Blogging isn’t like sending a text or pinging an email. It shouldn’t be immediate, especially when you’re writing about personal stuff. It can be very dangerous to act before you think – even when you can edit your post later to take out the offending bits. The damage has already been done!

Hindsight doesn’t always help

Regret is an awful emotional state. It can eat away at you. Even if you manage to delete what shouldn’t be there, nothing is ever really eradicated from the Internet.

I find the older you are, the more likely you are to stop acting impetuously. We’ve all been there, read the book, seen the film, got the T-shirt. If we can remember past experiences in our lives (hopefully not painfully), let’s hope they rear their heads in time to make us stop and think.

This isn’t the same as being hesitant to publish in the first place. That’s a different story, and is a matter of self-esteem and worrying if anybody will like what you’ve written. It is very unlikely you post will fail to meet its mark, even the early ones when you are still trying everything out.

Let us all learn from hindsight, wisdom, past experiences and natural sensibleness. This may seem slow and laborious to the younger set, who want everything to happen now. But in a sense the midlife blogger has in place a natural check for publishing personal content. There is that little nagging voice in the back of your head reminding you what happened the last time you did something like this.

How brave are you?

As I grow older, I need to psyche myself up to publish personal stuff about myself online. There have been plenty of times when I have left personal stuff in a blog’s comment area, only to regret it later – even when it has sparked off interesting debate.
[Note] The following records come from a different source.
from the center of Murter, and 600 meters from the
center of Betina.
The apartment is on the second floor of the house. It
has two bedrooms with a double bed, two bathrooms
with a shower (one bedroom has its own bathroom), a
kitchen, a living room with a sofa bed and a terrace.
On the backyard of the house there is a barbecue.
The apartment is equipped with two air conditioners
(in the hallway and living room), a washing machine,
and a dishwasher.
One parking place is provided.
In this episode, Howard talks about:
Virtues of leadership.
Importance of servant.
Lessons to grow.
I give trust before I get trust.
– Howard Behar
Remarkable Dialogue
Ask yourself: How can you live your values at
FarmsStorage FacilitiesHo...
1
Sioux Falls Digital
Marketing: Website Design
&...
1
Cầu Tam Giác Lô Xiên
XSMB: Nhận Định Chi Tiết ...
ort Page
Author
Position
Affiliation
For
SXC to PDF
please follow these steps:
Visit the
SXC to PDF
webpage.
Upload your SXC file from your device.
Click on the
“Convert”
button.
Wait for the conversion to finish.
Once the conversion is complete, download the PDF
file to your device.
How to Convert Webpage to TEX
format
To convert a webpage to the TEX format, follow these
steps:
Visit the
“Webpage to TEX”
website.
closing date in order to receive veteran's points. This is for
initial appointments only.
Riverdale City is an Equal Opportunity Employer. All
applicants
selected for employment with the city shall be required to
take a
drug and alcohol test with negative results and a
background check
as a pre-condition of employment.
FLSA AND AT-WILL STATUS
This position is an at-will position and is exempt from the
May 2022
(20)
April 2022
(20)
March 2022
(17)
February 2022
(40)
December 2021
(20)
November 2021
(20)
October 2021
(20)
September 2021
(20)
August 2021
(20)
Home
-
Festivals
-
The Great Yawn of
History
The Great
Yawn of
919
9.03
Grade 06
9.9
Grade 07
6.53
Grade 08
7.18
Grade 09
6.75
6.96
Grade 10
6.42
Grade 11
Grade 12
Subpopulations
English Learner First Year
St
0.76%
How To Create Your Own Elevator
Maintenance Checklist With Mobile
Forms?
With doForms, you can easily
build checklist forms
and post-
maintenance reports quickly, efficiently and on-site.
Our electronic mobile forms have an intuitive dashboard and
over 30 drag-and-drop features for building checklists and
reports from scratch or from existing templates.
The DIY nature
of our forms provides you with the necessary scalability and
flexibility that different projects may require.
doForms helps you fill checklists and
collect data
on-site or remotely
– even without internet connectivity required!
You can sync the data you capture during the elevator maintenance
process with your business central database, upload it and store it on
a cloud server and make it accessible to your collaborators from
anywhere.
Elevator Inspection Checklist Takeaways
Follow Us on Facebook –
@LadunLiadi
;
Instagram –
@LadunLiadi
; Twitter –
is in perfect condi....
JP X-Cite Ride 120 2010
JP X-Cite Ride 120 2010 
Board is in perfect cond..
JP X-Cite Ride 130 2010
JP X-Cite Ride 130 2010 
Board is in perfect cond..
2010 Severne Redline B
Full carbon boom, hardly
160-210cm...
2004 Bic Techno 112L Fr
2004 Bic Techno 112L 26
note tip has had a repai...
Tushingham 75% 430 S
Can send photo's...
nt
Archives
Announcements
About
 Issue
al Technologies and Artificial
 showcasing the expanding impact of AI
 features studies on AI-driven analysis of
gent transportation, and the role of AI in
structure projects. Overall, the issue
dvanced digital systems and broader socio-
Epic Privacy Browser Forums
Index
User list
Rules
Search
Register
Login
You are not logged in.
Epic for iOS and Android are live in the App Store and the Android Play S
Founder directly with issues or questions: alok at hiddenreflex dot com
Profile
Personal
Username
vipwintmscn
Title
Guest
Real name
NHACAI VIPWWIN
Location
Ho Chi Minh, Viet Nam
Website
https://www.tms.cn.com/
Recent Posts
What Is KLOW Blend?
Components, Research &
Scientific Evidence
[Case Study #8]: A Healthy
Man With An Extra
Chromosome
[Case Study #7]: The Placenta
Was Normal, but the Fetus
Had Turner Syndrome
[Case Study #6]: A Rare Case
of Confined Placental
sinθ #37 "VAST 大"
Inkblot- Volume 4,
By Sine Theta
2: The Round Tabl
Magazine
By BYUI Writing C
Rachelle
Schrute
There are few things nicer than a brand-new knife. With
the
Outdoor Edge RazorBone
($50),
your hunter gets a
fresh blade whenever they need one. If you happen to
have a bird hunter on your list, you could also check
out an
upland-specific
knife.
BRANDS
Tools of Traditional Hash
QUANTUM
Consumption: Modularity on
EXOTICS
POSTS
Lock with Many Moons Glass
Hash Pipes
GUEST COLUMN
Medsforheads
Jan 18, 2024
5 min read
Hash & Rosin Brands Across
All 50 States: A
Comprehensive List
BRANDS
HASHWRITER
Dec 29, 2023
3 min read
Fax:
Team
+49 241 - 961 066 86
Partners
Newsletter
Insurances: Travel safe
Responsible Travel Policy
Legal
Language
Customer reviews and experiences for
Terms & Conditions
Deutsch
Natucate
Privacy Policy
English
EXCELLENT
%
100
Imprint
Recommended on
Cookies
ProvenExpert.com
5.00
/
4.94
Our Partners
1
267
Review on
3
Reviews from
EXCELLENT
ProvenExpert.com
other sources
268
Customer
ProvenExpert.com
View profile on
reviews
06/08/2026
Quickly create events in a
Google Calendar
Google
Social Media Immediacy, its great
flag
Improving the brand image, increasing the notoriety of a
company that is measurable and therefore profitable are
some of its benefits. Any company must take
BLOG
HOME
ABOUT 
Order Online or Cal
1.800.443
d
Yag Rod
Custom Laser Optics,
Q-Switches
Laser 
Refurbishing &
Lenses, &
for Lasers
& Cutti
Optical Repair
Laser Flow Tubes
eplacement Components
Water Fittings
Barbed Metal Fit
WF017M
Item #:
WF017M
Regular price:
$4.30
The Internet is a huge place. It is so available to all. It is extremely difficult to keep anything to yourself. Big Brother knows so much about you and what you do, it’s scary.

Somehow to avoid being personal isn’t an option any more, unless you lock yourself away in a cave and become a hermit. But this doesn’t give you the green flag to write what you want. Be careful what you say, who you write about, things you divulge about yourself and others. Things have a tendency to come back and bite you on the bum. Nothing is invisible any more.

When my boss found out I was blogging about missing my old business, she was not a happy bunny. She actually forbade me to blog any more. Of course I didn’t, I just went underground and changed my tactics, but it was a wake-up call that there are plenty of people who won’t like to read whatever you want to write. It’s a cruel world.

Look before your leap

They don’t create sayings like that just for the hell of it. All those old crones in the village that dished these out knew what they were doing. It’s important to stop and take heed.

OK, the young need to make mistakes to learn life’s lessons. You can’t wrap your children in cotton-wool, it’s not fair to them. The butterfly has to go through the indignity of squeezing itself out of its chrysalis, or it will otherwise die.

But it’s also important to give guidance where it’s due. Protect your personal life, it’s the only one you’ve got.

About the Author

Alice Elliott

Alice Elliott writes the Beginner Bloggers blog for beginner and post-beginner bloggers to “explain things really simply” about blogging and WordPress. She specialises in simple, easy to understand, highly visual courses and tutorials using ordinary, everyday words. Why not also visit her award winning Fairy Blog Mother blog to learn some more.

  • I too have often worried about how much of my personal life should be published on my blog. I do not have an enormous following, but the internet is vast and can be incredibly cruel. I catch myself practicing self censorship. Some things may be better left unsaid, perhaps said in a different manner.

    I enjoyed this post immensely.

    thank you.

    • Thanks Rarita. I have come across a lot of people, more in the midlife range, who are worried about what they say on the Internet. And rightly too! Even though we worry less about how we come across, we still worry about our reputations. And we know, from bitter experience, once that’s lost…

      Trouble with saying things differently, we tend to become cryptic, so that nobody except ourselves understands what we mean. Which may be a little pointless.